Disadvantages of rare earth magnets:

• They may fracture when subjected to a powerful impact. If the magnets are exposed to external force, they should be placed in a steel housing. The steel housing, in the form of a holder, protects the magnet from cracks while also increases its overall robustness,
• Magnets lose magnetic efficiency when exposed to temperatures exceeding 80°C. In most cases, this leads to irreversible power drop (influenced by the magnet’s profile). To address this, we provide [AH] models with superior thermal resistance, able to operate even at 230°C or more,
• Due to corrosion risk in humid conditions, it is recommended to use sealed magnets made of protective material for outdoor use,
• Using a cover – such as a magnetic holder – is advised due to the challenges in manufacturing threads directly in the magnet,
• Health risk related to magnet particles may arise, in case of ingestion, which is significant in the family environments. It should also be noted that tiny components from these magnets might disrupt scanning if inside the body,
• In cases of mass production, neodymium magnet cost is a challenge,

Maximum lifting force for a neodymium magnet – what affects it?
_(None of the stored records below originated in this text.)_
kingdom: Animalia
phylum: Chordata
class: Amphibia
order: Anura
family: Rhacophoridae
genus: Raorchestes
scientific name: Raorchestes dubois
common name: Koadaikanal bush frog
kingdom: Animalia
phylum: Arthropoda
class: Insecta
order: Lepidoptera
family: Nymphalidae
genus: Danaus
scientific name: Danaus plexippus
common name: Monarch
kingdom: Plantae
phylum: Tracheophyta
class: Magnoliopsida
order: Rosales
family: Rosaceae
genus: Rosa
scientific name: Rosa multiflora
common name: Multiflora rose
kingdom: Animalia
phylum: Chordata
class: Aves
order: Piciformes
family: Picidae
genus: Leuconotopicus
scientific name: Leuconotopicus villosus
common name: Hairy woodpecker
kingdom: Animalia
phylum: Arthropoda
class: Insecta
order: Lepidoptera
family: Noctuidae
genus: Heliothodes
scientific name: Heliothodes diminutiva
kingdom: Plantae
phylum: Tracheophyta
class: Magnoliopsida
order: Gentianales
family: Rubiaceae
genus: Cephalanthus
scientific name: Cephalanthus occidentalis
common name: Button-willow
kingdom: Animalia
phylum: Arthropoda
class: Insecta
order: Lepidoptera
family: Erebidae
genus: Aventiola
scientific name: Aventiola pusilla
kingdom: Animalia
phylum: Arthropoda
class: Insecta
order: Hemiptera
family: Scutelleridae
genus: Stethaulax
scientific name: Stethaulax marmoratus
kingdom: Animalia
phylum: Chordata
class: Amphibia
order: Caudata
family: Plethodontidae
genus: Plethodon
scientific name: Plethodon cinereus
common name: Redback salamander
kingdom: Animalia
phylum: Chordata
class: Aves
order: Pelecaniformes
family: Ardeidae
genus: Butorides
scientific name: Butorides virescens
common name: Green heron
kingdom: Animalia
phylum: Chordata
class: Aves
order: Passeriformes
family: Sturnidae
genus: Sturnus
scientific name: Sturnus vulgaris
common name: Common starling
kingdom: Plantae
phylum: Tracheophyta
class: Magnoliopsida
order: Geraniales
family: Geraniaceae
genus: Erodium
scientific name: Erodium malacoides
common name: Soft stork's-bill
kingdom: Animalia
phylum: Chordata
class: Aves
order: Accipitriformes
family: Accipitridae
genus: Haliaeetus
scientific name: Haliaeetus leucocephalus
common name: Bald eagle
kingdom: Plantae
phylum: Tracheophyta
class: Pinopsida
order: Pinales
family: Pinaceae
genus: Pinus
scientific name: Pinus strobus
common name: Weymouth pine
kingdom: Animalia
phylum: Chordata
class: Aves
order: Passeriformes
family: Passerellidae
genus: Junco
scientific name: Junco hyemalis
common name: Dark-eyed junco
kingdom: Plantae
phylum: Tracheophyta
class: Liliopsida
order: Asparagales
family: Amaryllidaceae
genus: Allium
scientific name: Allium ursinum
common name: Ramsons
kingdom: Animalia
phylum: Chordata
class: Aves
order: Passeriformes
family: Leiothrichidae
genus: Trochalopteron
The given lifting capacity of the magnet corresponds to the maximum lifting force, determined in a perfect environment, specifically:

• with mild steel, used as a magnetic flux conductor
• of a thickness of at least 10 mm
• with a refined outer layer
• with no separation
• with vertical force applied
• at room temperature

Determinants of lifting force in real conditions

Practical lifting force is determined by factors, by priority:

• Air gap between the magnet and the plate, because even a very small distance (e.g. 0.5 mm) can cause a drop in lifting force of up to 50%.
• Direction of applied force, because the maximum lifting capacity is achieved under perpendicular application. The force required to slide the magnet along the plate is usually several times lower.
• Thickness of the plate, as a plate that is too thin causes part of the magnetic flux not to be used and to remain wasted in the air.
• Material of the plate, because higher carbon content lowers holding force, while higher iron content increases it. The best choice is steel with high magnetic permeability and high saturation induction.
• Surface of the plate, because the more smooth and polished it is, the better the contact and consequently the greater the magnetic saturation.
• Operating temperature, since all permanent magnets have a negative temperature coefficient. This means that at high temperatures they are weaker, while at sub-zero temperatures they become slightly stronger.

* Lifting capacity was assessed by applying a polished steel plate of suitable thickness (min. 20 mm), under perpendicular detachment force, in contrast under shearing force the load capacity is reduced by as much as 75%. In addition, even a small distance {between} the magnet and the plate lowers the load capacity.